## What to work on
Once the lines below holding the string "filter" are counted, give that number alone.
--- Supplied information Enclosed Below ---
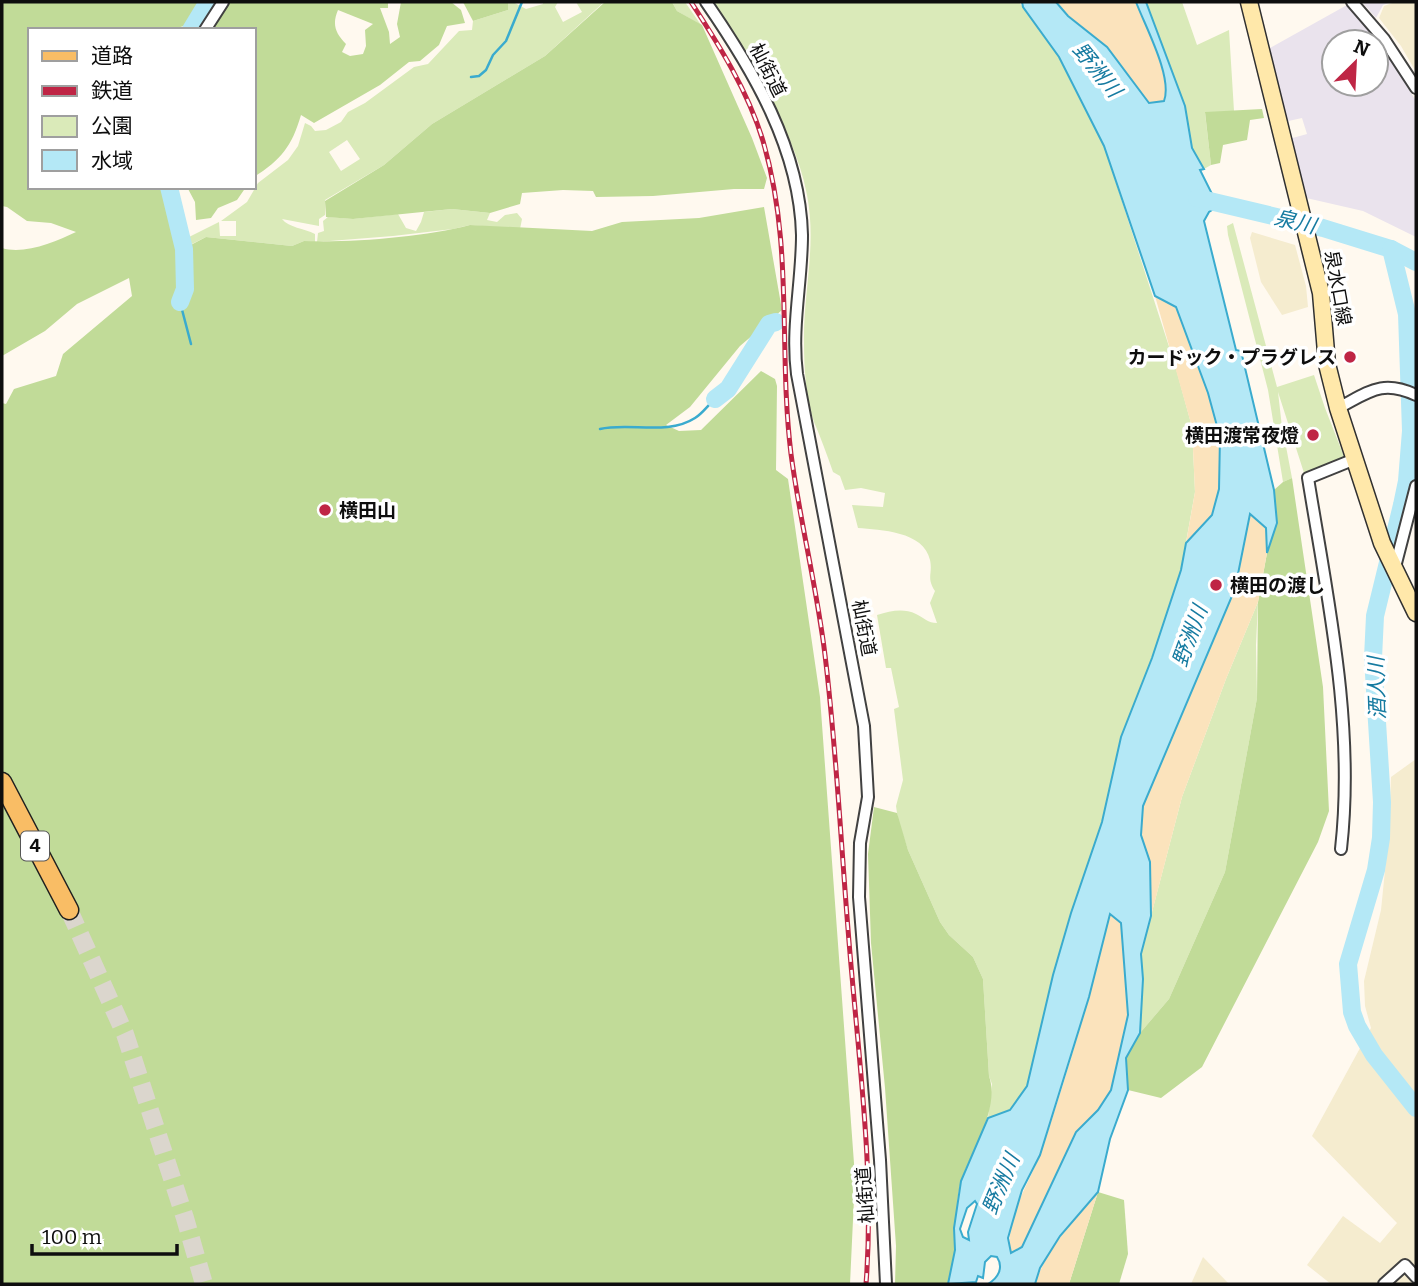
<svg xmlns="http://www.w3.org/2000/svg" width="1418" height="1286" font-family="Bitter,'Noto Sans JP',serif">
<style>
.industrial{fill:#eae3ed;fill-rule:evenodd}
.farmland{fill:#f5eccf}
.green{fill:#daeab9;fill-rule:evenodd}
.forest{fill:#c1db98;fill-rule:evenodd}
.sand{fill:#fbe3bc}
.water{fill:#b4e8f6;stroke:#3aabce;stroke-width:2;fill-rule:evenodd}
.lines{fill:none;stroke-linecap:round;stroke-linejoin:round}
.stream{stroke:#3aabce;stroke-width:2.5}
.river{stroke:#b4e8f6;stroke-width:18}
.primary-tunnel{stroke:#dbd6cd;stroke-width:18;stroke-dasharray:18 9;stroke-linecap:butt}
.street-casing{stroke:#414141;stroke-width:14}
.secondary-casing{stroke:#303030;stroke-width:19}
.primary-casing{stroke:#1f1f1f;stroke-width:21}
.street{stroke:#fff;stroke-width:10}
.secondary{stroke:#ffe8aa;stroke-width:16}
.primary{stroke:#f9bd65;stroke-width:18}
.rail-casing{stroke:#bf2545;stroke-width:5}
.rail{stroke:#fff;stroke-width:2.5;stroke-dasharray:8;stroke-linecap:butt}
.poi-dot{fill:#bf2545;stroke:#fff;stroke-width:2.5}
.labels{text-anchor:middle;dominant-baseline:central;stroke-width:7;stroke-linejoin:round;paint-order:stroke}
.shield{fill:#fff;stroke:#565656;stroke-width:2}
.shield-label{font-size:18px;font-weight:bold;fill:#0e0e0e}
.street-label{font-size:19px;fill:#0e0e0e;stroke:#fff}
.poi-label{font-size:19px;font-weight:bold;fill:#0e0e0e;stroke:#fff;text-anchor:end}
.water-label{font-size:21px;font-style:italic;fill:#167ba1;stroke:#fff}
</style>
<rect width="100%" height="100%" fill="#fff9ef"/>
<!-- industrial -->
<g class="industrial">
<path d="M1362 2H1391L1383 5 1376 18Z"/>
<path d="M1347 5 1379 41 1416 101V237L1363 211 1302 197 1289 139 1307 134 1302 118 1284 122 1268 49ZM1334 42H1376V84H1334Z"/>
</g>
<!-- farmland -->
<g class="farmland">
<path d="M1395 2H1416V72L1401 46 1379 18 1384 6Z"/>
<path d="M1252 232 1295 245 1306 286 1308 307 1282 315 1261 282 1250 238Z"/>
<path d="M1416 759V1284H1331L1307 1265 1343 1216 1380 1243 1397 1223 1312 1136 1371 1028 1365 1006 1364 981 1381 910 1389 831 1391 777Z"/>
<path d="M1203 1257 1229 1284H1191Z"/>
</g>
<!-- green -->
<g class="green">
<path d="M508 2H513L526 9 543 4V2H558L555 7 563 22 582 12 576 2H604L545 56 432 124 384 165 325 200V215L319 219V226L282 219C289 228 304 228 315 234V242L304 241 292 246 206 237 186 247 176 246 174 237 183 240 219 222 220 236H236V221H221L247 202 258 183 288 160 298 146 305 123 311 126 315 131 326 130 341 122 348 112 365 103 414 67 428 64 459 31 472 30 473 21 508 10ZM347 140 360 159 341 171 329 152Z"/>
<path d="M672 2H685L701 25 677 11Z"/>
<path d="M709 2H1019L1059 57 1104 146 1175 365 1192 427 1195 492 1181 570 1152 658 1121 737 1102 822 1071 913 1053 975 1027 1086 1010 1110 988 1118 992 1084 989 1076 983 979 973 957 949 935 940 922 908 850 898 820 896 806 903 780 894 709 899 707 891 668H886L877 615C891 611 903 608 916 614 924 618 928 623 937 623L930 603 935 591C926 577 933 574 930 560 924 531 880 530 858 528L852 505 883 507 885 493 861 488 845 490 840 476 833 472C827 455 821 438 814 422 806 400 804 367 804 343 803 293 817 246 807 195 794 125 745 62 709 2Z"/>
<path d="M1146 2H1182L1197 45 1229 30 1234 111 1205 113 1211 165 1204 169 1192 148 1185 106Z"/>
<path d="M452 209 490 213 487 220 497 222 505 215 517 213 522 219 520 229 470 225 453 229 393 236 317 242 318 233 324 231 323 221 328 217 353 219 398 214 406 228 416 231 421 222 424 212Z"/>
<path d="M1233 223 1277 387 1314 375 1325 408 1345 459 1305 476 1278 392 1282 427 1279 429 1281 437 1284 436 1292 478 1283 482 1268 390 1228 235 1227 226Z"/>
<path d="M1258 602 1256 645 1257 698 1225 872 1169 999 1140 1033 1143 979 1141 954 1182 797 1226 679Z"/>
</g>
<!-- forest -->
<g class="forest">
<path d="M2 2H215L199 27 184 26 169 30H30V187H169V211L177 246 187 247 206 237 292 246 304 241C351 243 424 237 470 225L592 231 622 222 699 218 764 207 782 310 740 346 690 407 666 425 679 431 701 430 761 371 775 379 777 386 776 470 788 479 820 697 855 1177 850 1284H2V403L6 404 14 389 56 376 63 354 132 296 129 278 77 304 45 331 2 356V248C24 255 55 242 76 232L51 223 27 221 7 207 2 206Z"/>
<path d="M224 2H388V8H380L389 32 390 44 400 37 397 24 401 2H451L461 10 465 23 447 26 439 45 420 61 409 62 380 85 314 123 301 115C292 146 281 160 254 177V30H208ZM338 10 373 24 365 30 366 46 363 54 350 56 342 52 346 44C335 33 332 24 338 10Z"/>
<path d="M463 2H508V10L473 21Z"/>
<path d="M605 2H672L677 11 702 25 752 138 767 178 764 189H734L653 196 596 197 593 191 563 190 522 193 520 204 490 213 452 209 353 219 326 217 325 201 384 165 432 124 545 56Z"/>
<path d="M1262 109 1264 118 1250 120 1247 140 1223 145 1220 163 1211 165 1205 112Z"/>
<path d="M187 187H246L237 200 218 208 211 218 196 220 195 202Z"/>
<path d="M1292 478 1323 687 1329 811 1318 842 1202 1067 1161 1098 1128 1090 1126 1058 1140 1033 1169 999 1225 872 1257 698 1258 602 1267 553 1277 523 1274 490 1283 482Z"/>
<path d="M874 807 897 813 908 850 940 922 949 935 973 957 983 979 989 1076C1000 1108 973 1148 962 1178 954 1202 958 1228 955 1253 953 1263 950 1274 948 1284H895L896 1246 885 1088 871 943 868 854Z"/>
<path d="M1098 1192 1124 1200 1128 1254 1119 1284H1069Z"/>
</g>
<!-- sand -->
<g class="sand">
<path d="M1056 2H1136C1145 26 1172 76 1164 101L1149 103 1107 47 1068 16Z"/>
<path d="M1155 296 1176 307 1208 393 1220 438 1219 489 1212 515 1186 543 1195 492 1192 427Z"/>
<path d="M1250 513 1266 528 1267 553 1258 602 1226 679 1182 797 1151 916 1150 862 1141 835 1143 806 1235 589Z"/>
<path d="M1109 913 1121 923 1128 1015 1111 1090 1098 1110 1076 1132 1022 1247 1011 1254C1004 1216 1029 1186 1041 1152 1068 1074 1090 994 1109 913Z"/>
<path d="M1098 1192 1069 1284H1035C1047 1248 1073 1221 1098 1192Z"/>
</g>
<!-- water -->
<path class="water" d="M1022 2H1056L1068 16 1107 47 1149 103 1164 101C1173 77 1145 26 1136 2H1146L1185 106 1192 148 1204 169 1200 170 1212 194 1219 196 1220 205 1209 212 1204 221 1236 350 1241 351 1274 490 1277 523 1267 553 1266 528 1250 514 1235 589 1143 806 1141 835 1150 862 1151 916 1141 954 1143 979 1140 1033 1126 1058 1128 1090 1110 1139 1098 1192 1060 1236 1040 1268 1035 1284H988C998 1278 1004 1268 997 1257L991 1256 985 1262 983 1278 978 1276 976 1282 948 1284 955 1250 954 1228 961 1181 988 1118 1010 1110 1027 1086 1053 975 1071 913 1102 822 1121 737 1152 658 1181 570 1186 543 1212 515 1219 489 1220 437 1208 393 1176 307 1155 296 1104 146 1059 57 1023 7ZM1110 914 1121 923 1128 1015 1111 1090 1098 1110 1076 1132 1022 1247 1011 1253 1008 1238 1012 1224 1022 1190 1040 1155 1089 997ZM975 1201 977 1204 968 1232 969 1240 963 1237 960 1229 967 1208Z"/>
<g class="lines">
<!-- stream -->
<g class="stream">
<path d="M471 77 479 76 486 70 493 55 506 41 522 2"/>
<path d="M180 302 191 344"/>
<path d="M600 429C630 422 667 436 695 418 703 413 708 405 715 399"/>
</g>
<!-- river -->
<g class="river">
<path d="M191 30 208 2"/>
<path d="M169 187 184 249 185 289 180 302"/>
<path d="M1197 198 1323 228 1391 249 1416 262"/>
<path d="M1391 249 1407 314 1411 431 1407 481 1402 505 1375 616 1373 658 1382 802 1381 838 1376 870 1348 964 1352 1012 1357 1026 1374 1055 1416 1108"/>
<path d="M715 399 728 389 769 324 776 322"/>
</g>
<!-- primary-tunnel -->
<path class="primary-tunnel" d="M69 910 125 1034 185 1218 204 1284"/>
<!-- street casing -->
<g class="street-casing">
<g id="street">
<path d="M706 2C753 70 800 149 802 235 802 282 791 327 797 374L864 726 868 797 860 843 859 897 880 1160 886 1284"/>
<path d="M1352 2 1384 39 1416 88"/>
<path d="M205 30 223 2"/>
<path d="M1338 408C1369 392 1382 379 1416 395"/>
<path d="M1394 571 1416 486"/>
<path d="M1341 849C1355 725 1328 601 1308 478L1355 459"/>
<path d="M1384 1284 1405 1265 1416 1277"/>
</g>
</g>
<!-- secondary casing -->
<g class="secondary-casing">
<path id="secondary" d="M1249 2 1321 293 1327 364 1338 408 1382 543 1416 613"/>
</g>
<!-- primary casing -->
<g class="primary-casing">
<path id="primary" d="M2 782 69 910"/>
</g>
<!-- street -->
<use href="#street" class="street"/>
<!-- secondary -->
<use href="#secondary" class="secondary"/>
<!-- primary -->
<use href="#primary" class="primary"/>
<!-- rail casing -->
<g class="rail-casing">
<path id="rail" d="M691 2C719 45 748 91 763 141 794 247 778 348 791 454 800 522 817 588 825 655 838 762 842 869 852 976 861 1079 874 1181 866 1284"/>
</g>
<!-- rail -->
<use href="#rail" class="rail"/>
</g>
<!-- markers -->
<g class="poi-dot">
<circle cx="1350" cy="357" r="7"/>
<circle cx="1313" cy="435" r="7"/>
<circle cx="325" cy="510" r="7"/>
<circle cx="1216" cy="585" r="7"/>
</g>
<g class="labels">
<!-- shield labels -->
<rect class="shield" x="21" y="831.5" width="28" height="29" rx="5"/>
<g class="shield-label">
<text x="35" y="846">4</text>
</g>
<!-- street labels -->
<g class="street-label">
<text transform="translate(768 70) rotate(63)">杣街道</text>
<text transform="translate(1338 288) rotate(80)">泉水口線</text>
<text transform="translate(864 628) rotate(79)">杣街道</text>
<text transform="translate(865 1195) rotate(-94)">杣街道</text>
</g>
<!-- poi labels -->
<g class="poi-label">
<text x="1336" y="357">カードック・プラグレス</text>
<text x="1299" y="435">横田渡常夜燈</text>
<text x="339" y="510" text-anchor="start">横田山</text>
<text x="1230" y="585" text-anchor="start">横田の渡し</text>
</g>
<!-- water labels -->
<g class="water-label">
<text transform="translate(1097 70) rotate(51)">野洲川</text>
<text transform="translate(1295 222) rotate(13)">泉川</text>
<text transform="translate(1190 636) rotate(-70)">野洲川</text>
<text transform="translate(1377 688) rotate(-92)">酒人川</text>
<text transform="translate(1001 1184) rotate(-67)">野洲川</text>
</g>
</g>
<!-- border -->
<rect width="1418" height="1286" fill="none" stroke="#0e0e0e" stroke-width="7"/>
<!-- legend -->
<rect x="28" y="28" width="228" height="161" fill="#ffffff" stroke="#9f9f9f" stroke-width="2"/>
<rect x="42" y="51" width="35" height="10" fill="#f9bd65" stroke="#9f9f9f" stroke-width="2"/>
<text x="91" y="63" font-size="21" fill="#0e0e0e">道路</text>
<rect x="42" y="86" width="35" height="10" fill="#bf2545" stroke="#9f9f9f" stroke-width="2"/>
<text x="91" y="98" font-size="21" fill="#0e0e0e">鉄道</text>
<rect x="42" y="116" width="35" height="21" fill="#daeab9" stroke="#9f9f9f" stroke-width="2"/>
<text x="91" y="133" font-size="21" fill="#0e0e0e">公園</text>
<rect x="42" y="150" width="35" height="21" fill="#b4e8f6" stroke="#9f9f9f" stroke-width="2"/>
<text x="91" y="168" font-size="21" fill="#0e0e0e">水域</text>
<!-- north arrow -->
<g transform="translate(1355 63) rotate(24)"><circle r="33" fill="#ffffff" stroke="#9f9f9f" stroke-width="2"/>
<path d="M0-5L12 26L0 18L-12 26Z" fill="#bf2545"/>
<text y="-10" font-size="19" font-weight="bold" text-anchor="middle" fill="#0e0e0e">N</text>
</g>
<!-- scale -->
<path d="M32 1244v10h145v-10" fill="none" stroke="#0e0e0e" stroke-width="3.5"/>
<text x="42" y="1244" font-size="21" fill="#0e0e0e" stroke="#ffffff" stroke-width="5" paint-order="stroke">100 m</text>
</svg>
--- End of Enclosed Supplied information ---
--- Supplied information Enclosed Below ---
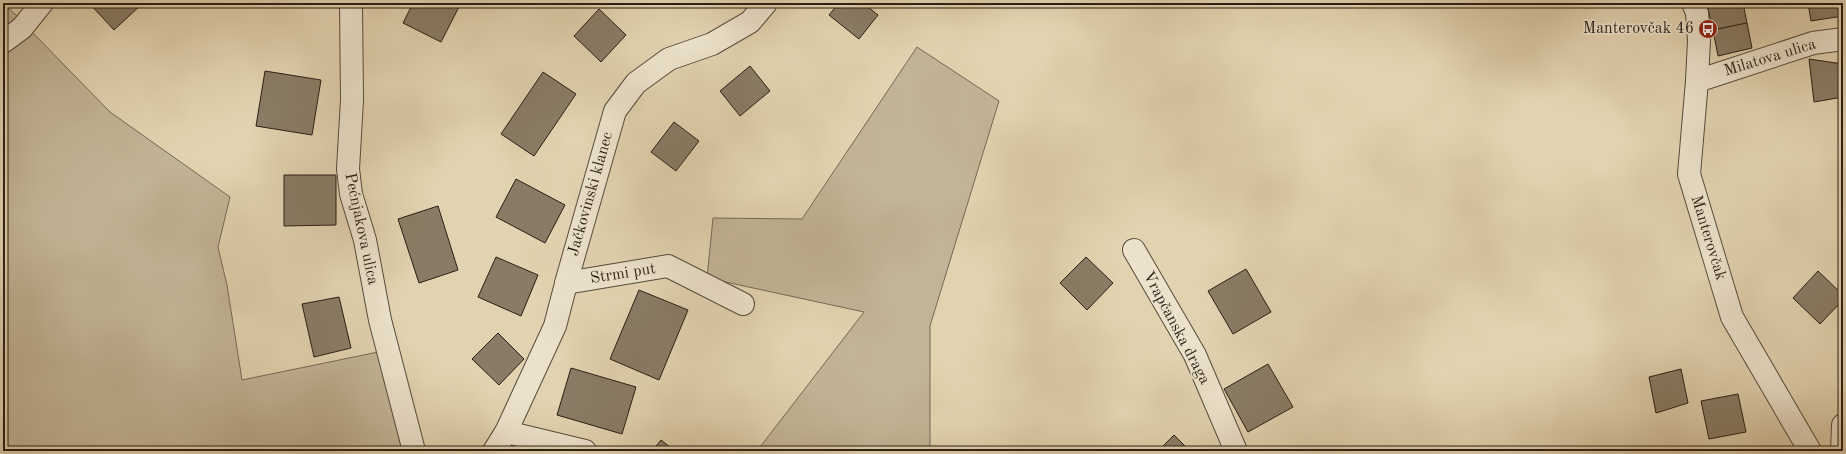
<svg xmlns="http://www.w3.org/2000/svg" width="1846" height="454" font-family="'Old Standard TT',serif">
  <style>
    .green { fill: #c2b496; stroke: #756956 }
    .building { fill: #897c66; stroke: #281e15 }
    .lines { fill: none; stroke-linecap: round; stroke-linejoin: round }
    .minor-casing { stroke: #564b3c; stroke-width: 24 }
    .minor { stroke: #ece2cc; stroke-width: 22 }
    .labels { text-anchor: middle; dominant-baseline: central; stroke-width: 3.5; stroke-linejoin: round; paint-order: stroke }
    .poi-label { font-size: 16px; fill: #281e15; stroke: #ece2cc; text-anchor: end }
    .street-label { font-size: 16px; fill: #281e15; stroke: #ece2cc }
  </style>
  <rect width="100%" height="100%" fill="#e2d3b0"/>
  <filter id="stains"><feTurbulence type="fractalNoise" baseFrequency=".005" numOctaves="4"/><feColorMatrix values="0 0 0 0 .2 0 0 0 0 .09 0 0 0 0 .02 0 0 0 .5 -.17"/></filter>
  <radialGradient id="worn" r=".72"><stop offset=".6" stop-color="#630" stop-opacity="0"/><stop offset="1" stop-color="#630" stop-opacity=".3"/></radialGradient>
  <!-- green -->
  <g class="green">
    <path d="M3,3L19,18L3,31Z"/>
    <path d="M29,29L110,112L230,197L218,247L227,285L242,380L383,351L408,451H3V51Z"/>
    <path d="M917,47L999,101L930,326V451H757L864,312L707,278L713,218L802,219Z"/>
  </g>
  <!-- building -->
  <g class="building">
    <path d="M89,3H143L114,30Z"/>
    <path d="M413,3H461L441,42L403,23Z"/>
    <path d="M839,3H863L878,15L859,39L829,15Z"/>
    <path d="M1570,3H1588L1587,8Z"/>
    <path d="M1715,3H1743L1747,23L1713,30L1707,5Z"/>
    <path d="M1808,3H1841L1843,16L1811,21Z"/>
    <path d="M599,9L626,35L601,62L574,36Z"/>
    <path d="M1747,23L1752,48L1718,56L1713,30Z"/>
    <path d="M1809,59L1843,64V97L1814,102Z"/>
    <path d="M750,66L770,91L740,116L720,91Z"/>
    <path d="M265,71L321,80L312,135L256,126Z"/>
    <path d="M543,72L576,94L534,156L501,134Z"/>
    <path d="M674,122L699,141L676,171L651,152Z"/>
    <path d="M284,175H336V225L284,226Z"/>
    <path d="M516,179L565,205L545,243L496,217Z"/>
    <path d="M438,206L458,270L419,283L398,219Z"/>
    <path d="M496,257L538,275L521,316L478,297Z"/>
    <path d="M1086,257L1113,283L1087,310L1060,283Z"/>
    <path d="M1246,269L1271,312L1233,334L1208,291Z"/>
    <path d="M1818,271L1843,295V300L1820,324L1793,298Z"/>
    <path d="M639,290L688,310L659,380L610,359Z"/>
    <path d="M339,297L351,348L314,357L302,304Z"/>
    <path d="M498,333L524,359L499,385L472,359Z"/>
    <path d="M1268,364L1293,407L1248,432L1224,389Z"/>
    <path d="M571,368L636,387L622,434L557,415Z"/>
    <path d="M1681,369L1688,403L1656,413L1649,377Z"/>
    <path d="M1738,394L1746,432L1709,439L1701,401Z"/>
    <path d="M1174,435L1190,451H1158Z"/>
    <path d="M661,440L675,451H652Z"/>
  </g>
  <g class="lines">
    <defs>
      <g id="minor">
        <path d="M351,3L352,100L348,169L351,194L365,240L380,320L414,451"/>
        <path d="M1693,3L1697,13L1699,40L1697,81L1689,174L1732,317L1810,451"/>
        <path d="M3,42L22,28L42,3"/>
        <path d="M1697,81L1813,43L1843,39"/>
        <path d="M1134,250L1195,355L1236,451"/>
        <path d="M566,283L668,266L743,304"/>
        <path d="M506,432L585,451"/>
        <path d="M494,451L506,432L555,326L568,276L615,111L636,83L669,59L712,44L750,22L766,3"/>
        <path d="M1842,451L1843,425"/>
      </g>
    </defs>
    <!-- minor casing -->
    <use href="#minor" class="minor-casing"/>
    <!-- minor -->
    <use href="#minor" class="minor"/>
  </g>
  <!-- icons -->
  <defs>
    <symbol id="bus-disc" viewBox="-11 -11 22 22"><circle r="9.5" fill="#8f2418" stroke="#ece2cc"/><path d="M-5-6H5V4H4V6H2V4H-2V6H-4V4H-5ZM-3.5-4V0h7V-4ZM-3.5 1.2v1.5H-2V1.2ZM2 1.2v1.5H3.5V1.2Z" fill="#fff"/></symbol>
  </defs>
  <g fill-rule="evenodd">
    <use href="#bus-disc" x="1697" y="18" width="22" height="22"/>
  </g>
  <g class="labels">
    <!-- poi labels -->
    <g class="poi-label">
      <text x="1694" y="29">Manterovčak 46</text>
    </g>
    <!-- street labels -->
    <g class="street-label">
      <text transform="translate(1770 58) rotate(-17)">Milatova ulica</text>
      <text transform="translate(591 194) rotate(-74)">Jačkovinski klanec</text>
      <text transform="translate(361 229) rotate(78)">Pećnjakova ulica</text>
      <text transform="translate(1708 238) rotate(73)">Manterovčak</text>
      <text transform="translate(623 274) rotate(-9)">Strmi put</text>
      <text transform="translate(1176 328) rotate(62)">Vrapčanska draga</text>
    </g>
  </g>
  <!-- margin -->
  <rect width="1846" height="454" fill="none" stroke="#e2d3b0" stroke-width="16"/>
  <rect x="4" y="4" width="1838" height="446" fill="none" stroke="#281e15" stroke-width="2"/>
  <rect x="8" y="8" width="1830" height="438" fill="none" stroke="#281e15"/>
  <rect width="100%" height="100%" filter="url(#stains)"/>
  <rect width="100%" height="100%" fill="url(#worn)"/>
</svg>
--- End of Enclosed Supplied information ---
## Response to the exercise
2